§ Assignment: A complete answer includes every line below with the word "font".

Web page edit records
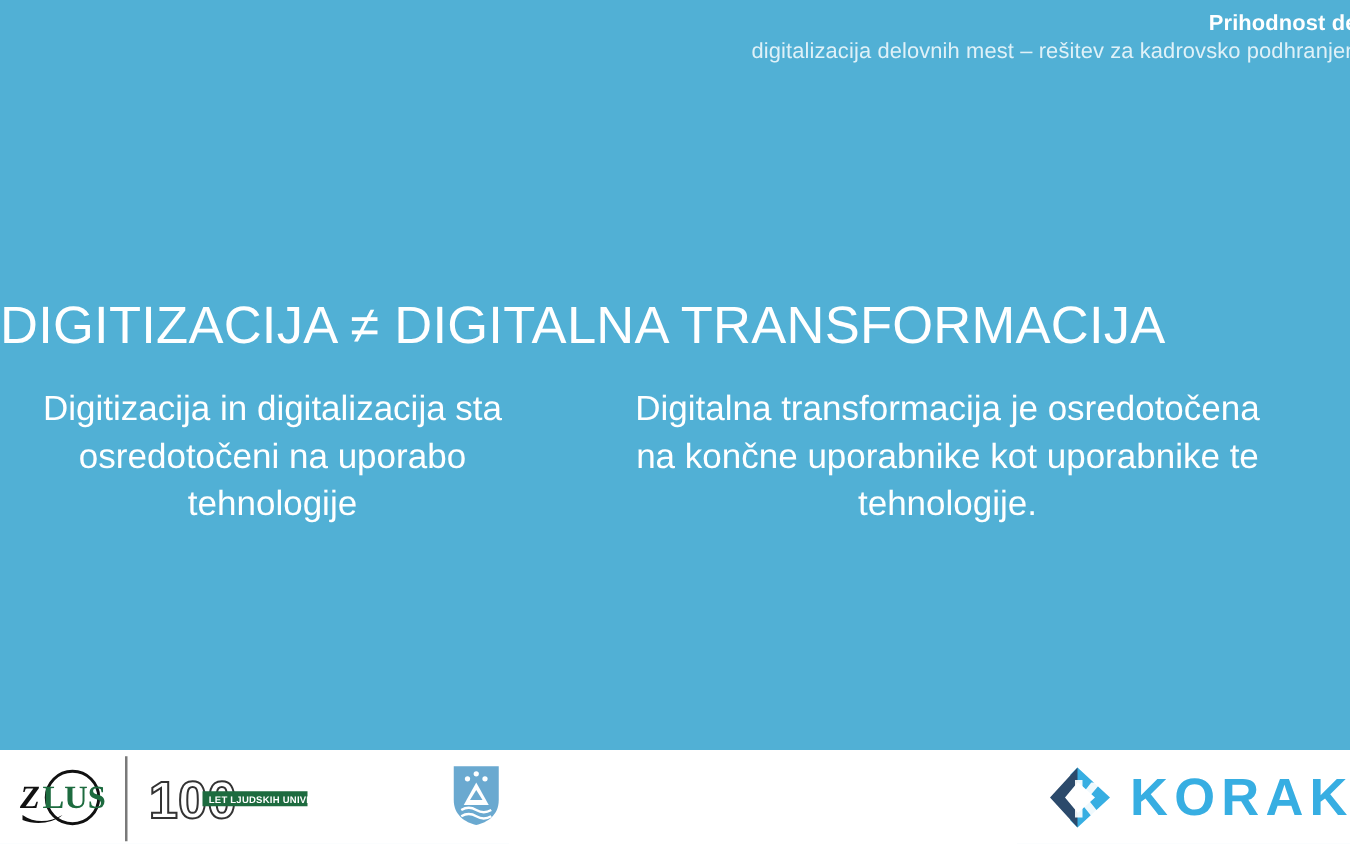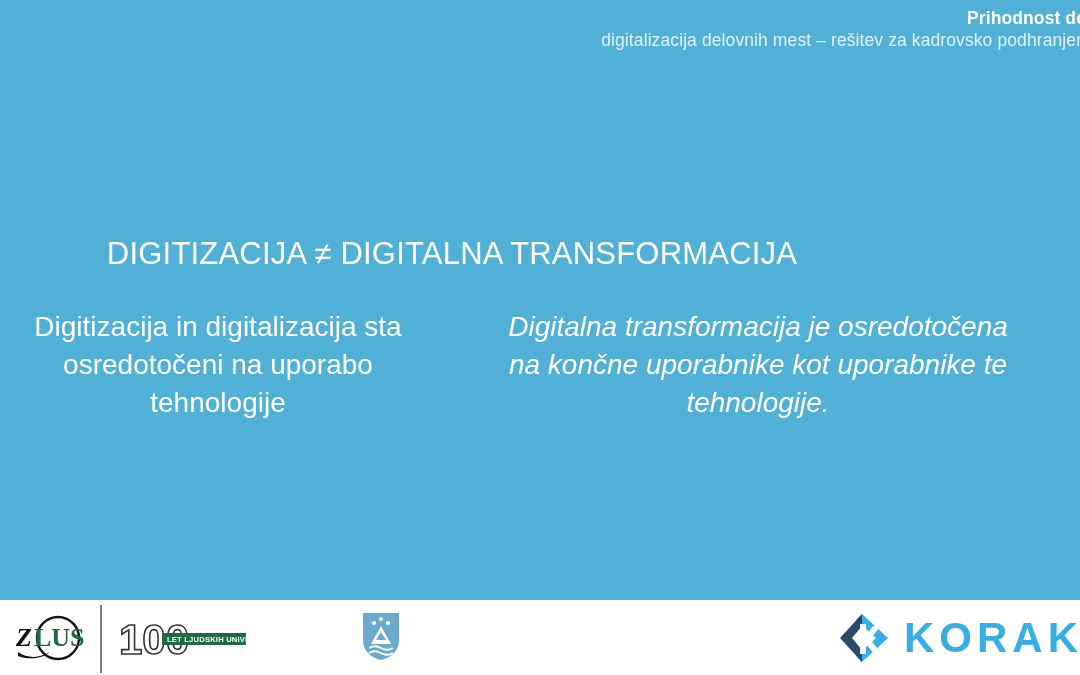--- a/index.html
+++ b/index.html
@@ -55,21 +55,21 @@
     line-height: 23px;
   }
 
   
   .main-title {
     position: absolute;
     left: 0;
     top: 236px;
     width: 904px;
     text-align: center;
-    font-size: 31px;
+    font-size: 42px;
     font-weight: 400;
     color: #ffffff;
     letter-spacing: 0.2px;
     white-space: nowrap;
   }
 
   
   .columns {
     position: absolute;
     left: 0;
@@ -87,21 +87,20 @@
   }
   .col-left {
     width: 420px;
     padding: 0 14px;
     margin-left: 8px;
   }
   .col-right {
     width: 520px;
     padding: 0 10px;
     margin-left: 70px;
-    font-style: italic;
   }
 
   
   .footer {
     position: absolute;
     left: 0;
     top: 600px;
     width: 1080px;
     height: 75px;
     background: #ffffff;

§ Task output:
-    font-size: 31px;
+    font-size: 42px;
     font-weight: 400;
-    font-style: italic;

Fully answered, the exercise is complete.